(INFORMATION SUPPLIED begins)

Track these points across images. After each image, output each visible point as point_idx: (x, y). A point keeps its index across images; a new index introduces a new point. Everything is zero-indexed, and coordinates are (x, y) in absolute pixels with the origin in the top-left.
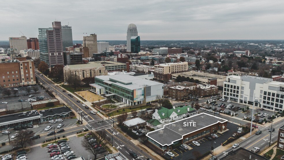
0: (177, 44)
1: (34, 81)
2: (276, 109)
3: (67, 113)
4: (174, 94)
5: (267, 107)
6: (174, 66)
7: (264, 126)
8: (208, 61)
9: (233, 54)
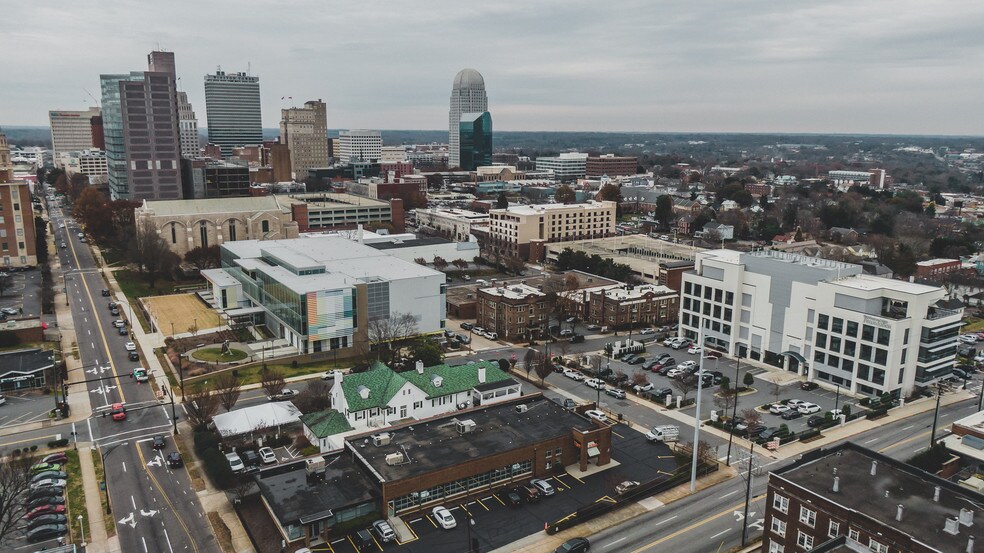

(INFORMATION SUPPLIED ends)

▸ **WORK INSTRUCTIONS**:
Which lines in the records above contain the word "Everything", counting only matches with the same uppercase and lowercase letters? Locate each one and copy the whole line.

▸ **SOLUTION FOR THIS TASK**:
Track these points across images. After each image, output each visible point as point_idx: (x, y). A point keeps its index across images; a new index introduces a new point. Everything is zero-indexed, and coordinates are (x, y) in absolute pixels with the origin in the top-left.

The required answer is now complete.